Copy out once more, exactly, the line with "with a cinderblock." and all the lines after it, up to the last line of the data.

----------------

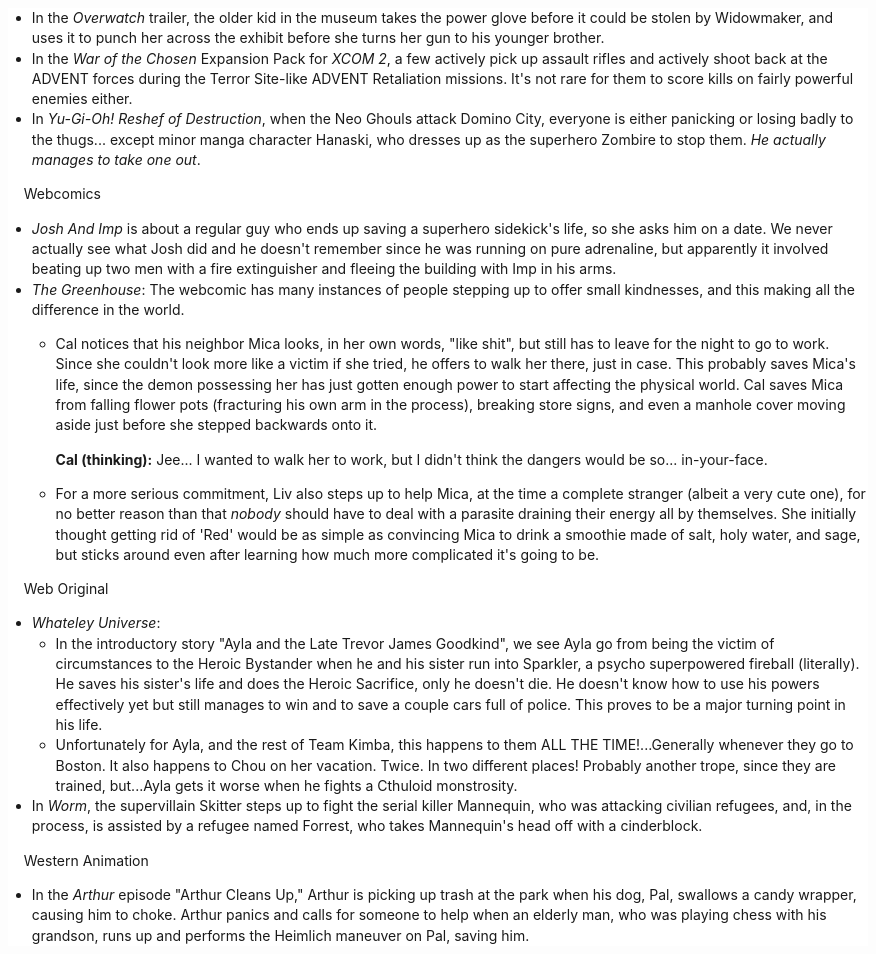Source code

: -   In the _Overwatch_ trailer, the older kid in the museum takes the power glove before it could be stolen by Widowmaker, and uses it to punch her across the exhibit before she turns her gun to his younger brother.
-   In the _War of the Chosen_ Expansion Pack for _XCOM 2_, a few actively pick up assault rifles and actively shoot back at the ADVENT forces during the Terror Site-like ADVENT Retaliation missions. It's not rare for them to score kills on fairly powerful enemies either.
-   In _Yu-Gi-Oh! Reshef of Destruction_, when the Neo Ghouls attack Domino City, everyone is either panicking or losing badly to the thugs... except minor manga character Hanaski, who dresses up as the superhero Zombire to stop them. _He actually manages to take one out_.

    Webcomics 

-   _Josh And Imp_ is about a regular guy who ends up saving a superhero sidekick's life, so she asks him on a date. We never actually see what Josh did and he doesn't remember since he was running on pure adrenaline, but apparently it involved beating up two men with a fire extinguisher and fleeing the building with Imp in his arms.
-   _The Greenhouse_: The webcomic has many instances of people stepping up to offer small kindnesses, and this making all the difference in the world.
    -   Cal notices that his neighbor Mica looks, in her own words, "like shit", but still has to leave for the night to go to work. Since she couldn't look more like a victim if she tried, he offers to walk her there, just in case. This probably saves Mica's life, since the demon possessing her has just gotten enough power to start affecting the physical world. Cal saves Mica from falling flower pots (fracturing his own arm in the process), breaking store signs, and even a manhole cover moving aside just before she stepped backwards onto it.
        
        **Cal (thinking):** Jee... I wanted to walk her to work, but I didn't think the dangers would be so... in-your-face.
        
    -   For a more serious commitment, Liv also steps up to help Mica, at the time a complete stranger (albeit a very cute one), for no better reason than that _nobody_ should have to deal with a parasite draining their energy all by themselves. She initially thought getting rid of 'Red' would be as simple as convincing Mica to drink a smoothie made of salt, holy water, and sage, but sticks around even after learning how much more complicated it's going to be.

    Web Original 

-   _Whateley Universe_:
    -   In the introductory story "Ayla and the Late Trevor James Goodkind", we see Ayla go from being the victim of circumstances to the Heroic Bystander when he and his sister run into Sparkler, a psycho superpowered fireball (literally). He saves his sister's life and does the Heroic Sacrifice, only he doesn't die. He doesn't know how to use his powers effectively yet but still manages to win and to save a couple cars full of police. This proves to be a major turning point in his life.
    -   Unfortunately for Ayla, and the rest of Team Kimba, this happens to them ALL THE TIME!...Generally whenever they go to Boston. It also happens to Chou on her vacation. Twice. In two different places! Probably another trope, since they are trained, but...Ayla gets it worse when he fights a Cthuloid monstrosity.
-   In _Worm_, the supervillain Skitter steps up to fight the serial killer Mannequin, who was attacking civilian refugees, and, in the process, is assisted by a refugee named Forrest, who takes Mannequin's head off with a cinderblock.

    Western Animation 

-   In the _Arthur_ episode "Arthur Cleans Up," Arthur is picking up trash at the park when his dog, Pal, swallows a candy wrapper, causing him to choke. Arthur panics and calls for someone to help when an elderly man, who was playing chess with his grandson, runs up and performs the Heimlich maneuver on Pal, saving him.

----------------

Your solution:
-   In _Worm_, the supervillain Skitter steps up to fight the serial killer Mannequin, who was attacking civilian refugees, and, in the process, is assisted by a refugee named Forrest, who takes Mannequin's head off with a cinderblock.

    Western Animation 

-   In the _Arthur_ episode "Arthur Cleans Up," Arthur is picking up trash at the park when his dog, Pal, swallows a candy wrapper, causing him to choke. Arthur panics and calls for someone to help when an elderly man, who was playing chess with his grandson, runs up and performs the Heimlich maneuver on Pal, saving him.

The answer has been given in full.